FIG. 1 and FIG. 2 show the structure and the circuit configuration of the gain cell described in these prior-art publications.
As illustrated, it comprises a polysilicon MOSFET (SOI MOSFET) 34 formed on an oxide film 32 and serving as a write transistor (switching transistor) and a bulk MOSFET 33 serving as a read transistor (sense transistor). The MOSFET 33 is formed to intersect the channel of the MOSFET 34. Since both transistors are of n-channel construction, the polycrystalline channel part may be either p-doped, non-doped or lightly n-doped. The gain cell is associated with write word lines (electrodes) 36 and 39, a read bit line 37, and a write bit line 40. A charge storage layer 35 is formed between the word line 36 and the read transistor 33.
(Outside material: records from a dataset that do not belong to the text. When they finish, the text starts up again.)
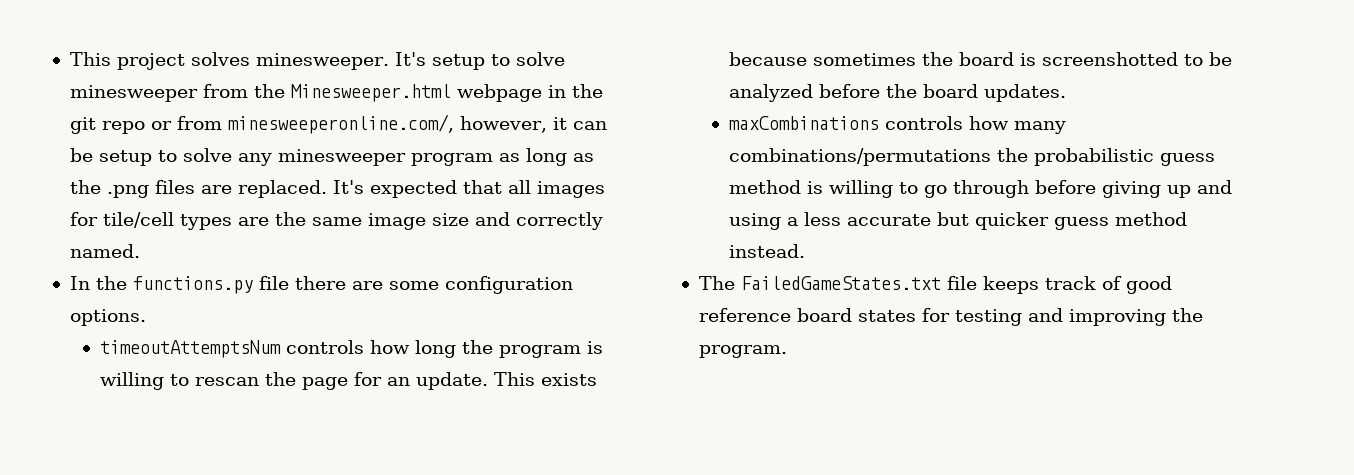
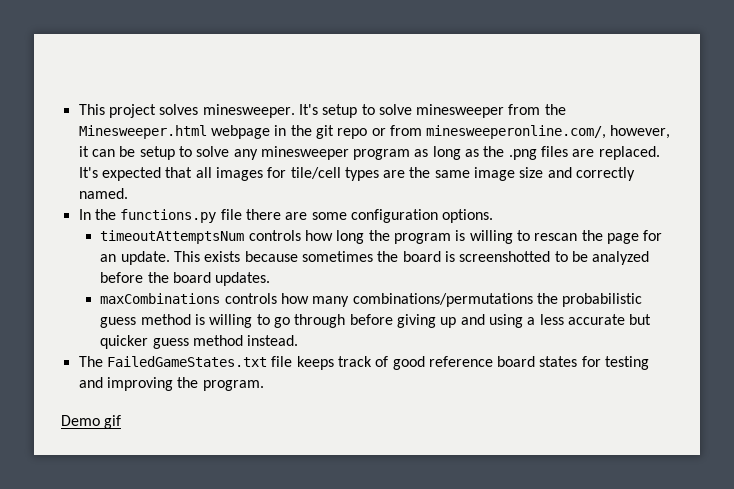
(787, 351) none -> [61,415,122,429] // Demo gif

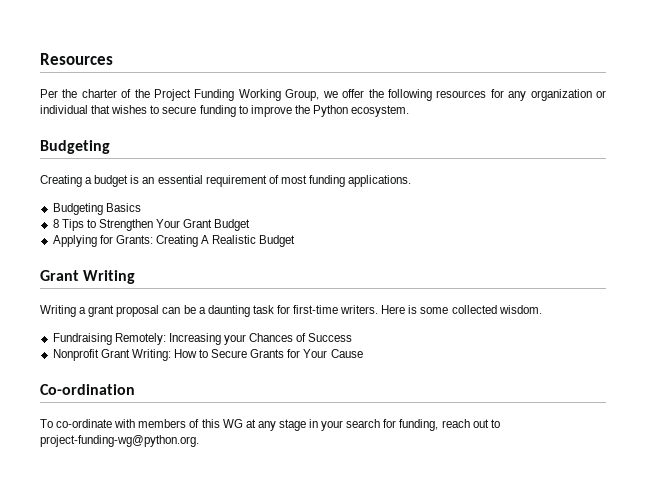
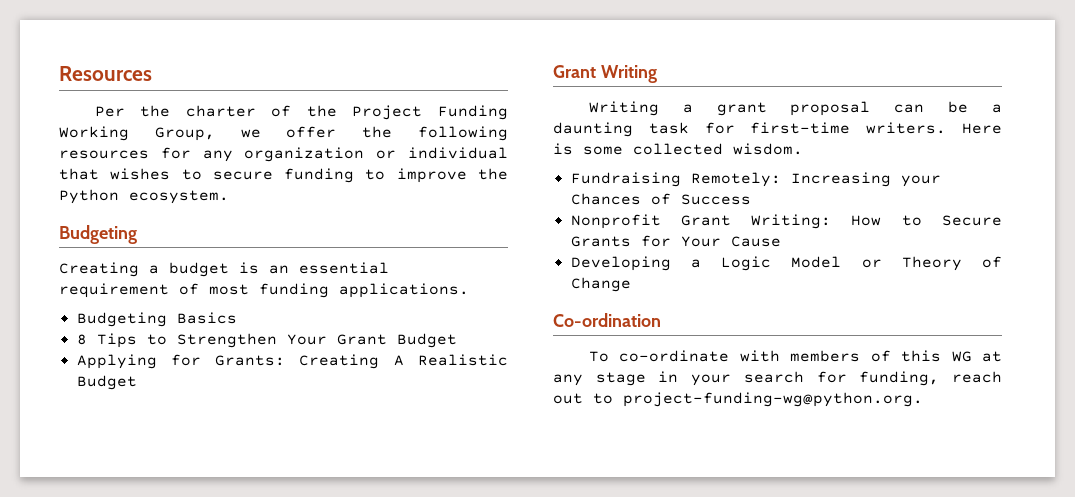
(363, 353) none -> [570,256,1002,271] [570,277,631,292] // Developing a Logic Model or Theory of Change

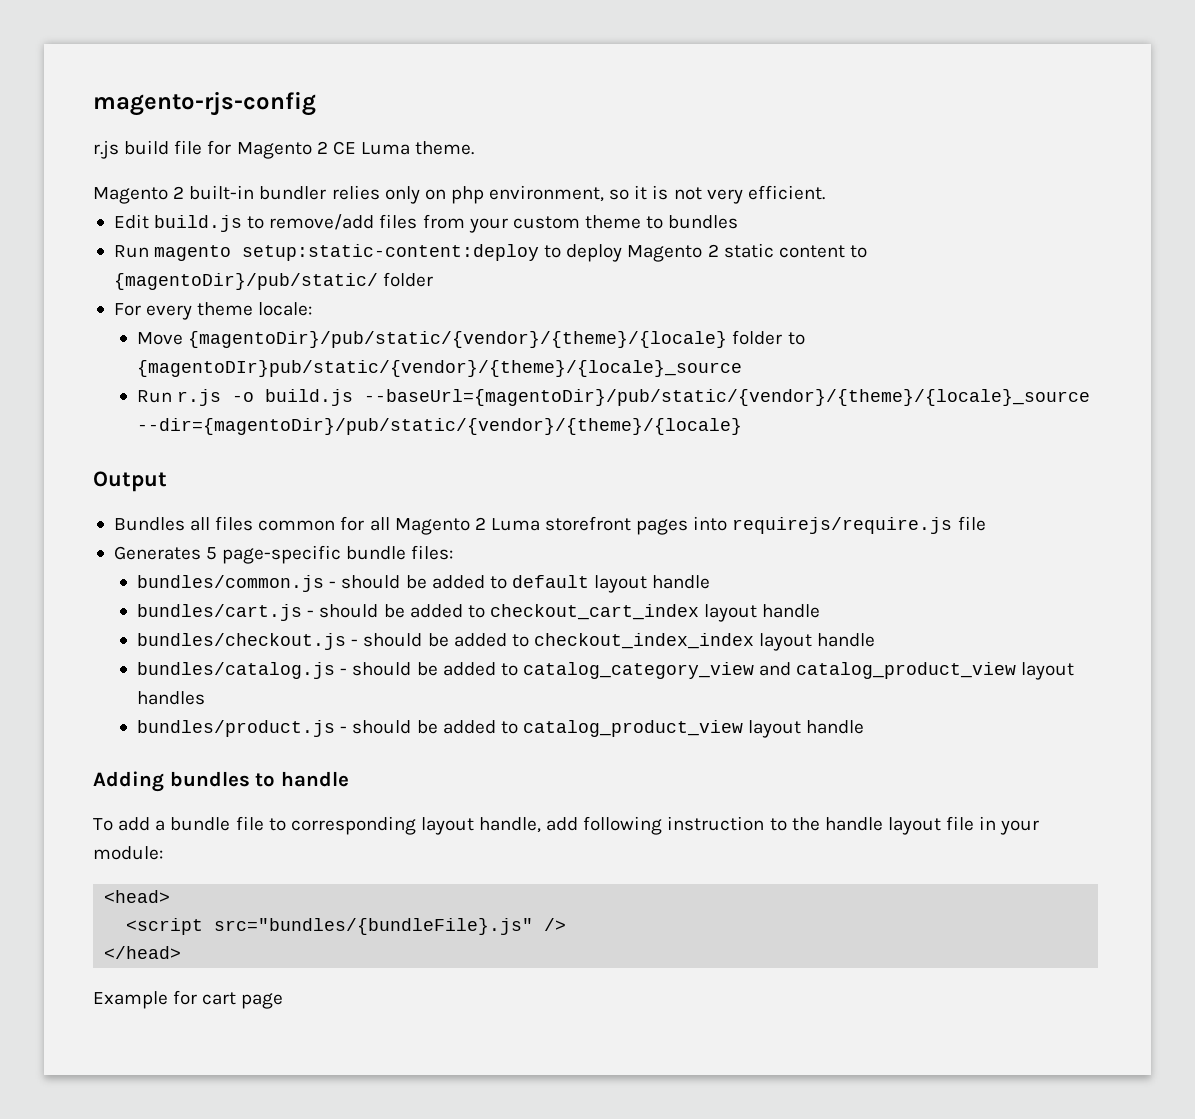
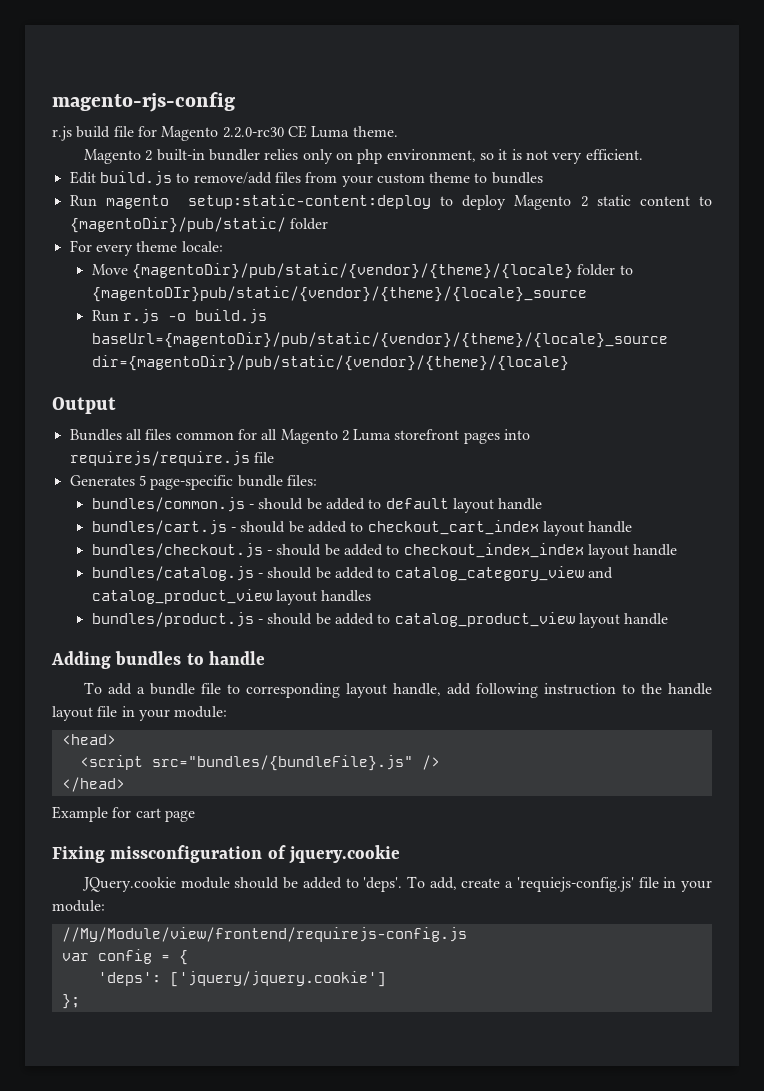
[316,141,328,154] 2 -> [222,127,284,138] 2.2.0-rc30
[364,389,1091,406] [137,418,743,435] --baseUrl={magentoDir}/pub/static/{vendor}/{theme}/{locale}_source --dir={magentoDir}/pub/static/{vendor}/{theme}/{locale} -> [91,332,668,348] [91,355,569,371] baseUrl={magentoDir}/pub/static/{vendor}/{theme}/{locale}_source dir={magentoDir}/pub/static/{vendor}/{theme}/{locale}
(284, 1001) none -> [52,845,400,864] [82,876,713,892] [52,900,105,912] [61,927,467,942] [61,949,188,965] [97,971,386,987] [61,994,80,1009] // Fixing missconfiguration of jquery.cookie // JQuery.cookie module should be added to 'deps'. To add, create a 'requiejs-config.js' file in your module: // //My/Module/view/frontend/requirejs-config.js // var config = { // 'deps': ['jquery/jquery.cookie'] // };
For writing, the word lines 36 and 39 are made High, and the write bit line 40 is made to carry either "1" or "0". After the writing, the transistor 39 is kept off, and the charge storage layer 35 is electrically floating.
For reading, only the read word line 36 is made High, and the gate electrode potential of the read transistor 33 rises because of the capacitive coupling, and the potential on the read bit line 37 is either "1" or "0" depending on the data that has been stored on the charge storage layer 35.
Structure of the gain cell may be viewed as a combination of an EPROM element and a polysilicon transistor connected to the floating gate of the EPROM element.
The prior art memory device had a shortcoming in that each cell had to be connected to five interconnection conductors. This imposed a limitation to the increase in the degree of integration. Moreover, in reading operation, the ratio between capacitances is critical but since the capacitance depends on the area of the capacitor electrodes, this could not be highly accurate, and stable operation was not ensured.